# BirdClef+ 2025 Data Preprocessing V1

## Import libraries

In [19]:
import configparser
import os
import warnings
from pathlib import Path

import pandas as pd
import torch
import torchaudio

warnings.filterwarnings('ignore')

## Config

In [20]:
config = configparser.ConfigParser()

In [33]:
config['project'] = {
    'name': 'birdclef_2025',
    'project_path': str(Path(os.getcwd()).parent)
}

config['data'] = {
    'data_path': config['project']['project_path'] + '/data',
    'birdclef_2025': config['project']['project_path'] + '/data/birdclef_2025',
    'processed_audio':config['project']['project_path'] + '/data/audio_processed'
}

config['audio_params'] = {
    'wav_sec': 5,
    'sample_rate': 32000,
}

config['audio_preprocessing'] = {
    'min_segment': 32000 * 5,
    'backend': 'soundfile'
}

## Load data

In [34]:
meta = pd.read_csv(config['data']['birdclef_2025'] + '/train.csv')
taxonomy = pd.read_csv(config['data']['birdclef_2025'] + '/taxonomy.csv')

In [35]:
meta.head()

Unnamed: 0,primary_label,secondary_labels,type,filename,collection,rating,url,latitude,longitude,scientific_name,common_name,author,license
0,1139490,[''],[''],1139490/CSA36385.ogg,CSA,0.0,http://colecciones.humboldt.org.co/rec/sonidos...,7.3206,-73.7128,Ragoniella pulchella,Ragoniella pulchella,Fabio A. Sarria-S,cc-by-nc-sa 4.0
1,1139490,[''],[''],1139490/CSA36389.ogg,CSA,0.0,http://colecciones.humboldt.org.co/rec/sonidos...,7.3206,-73.7128,Ragoniella pulchella,Ragoniella pulchella,Fabio A. Sarria-S,cc-by-nc-sa 4.0
2,1192948,[''],[''],1192948/CSA36358.ogg,CSA,0.0,http://colecciones.humboldt.org.co/rec/sonidos...,7.3791,-73.7313,Oxyprora surinamensis,Oxyprora surinamensis,Fabio A. Sarria-S,cc-by-nc-sa 4.0
3,1192948,[''],[''],1192948/CSA36366.ogg,CSA,0.0,http://colecciones.humboldt.org.co/rec/sonidos...,7.28,-73.8582,Oxyprora surinamensis,Oxyprora surinamensis,Fabio A. Sarria-S,cc-by-nc-sa 4.0
4,1192948,[''],[''],1192948/CSA36373.ogg,CSA,0.0,http://colecciones.humboldt.org.co/rec/sonidos...,7.3791,-73.7313,Oxyprora surinamensis,Oxyprora surinamensis,Fabio A. Sarria-S,cc-by-nc-sa 4.0


## Data Preprocessing

In [36]:
train_audio_path = config['data']['birdclef_2025'] + '/train_audio'
audio_processed_path = config['data']['processed_audio'] + '/v1'

In [37]:
os.makedirs(audio_processed_path, exist_ok=True)

In [46]:
def crop_and_save(index):
    sig, _ = torchaudio.load(train_audio_path + '/' + meta.iloc[index].filename, backend=config['audio_preprocessing']['backend'])
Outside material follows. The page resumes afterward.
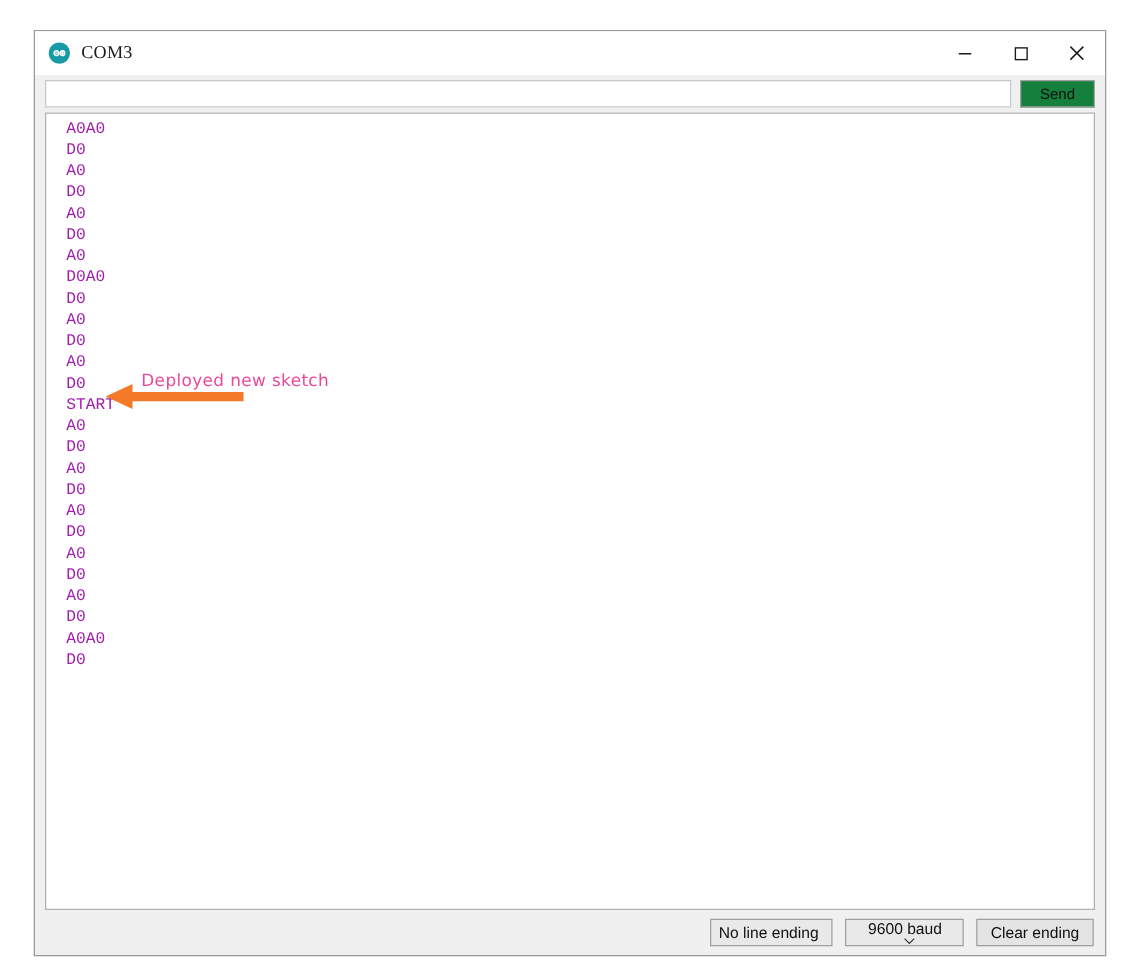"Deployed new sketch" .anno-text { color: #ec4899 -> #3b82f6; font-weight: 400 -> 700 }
    if sig.shape[1]<=int(config['audio_preprocessing']['min_segment']):
        sig = torch.concat([sig, torch.zeros(1,int(config['audio_preprocessing']['min_segment'])-sig.shape[1])], dim=1)
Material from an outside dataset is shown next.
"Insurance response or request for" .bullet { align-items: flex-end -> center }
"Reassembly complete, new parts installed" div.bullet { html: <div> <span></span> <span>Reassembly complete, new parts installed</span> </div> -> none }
    dir_path = audio_processed_path + '/' + meta.iloc[index].filename.split('/')[0] + '/'
    if not os.path.exists(dir_path):
        os.mkdir(dir_path)

    output_name = audio_processed_path + '/' + meta.iloc[index].filename
    torchaudio.save(uri=output_name, src=sig[:,:int(config['audio_preprocessing']['min_segment'])], sample_rate=int(config['audio_params']['sample_rate']), backend=config['audio_preprocessing']['backend'])

In [47]:
for index in range(len(meta)):
    crop_and_save(index)